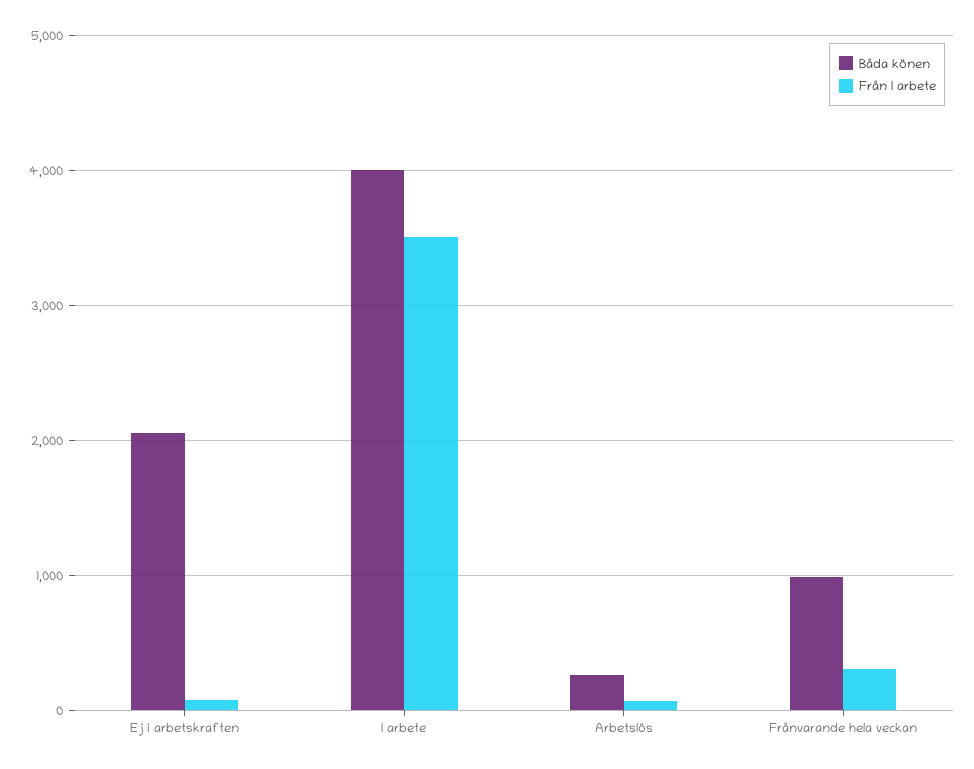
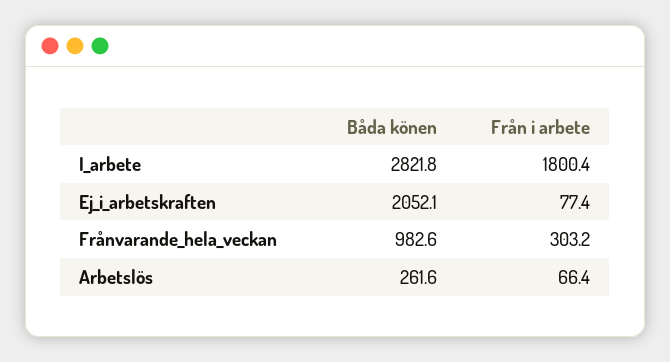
  {
    "Båda könen": {
      "Ej i arbetskraften": 2052.1,
-     "I arbete": 4000,
+     "I arbete": 2821.8,
      "Arbetslös": 261.6,
      "Frånvarande hela veckan": 982.6
    },
    "Från I arbete": {
      "Ej i arbetskraften": 77.4,
-     "I arbete": 3500,
+     "I arbete": 1800.4,
      "Arbetslös": 66.4,
      "Frånvarande hela veckan": 303.2
    }
  }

■ ■ ■ ■ ■

ACTIVITY — Could you output the entire listing verbatim while omitting its pictures?

ANSWER TO THE EXERCISE —
  {
    "Båda könen": {
      "Ej i arbetskraften": 2052.1,
-     "I arbete": 4000,
+     "I arbete": 2821.8,
      "Arbetslös": 261.6,
      "Frånvarande hela veckan": 982.6
    },
    "Från I arbete": {
      "Ej i arbetskraften": 77.4,
-     "I arbete": 3500,
+     "I arbete": 1800.4,
      "Arbetslös": 66.4,
      "Frånvarande hela veckan": 303.2
    }
  }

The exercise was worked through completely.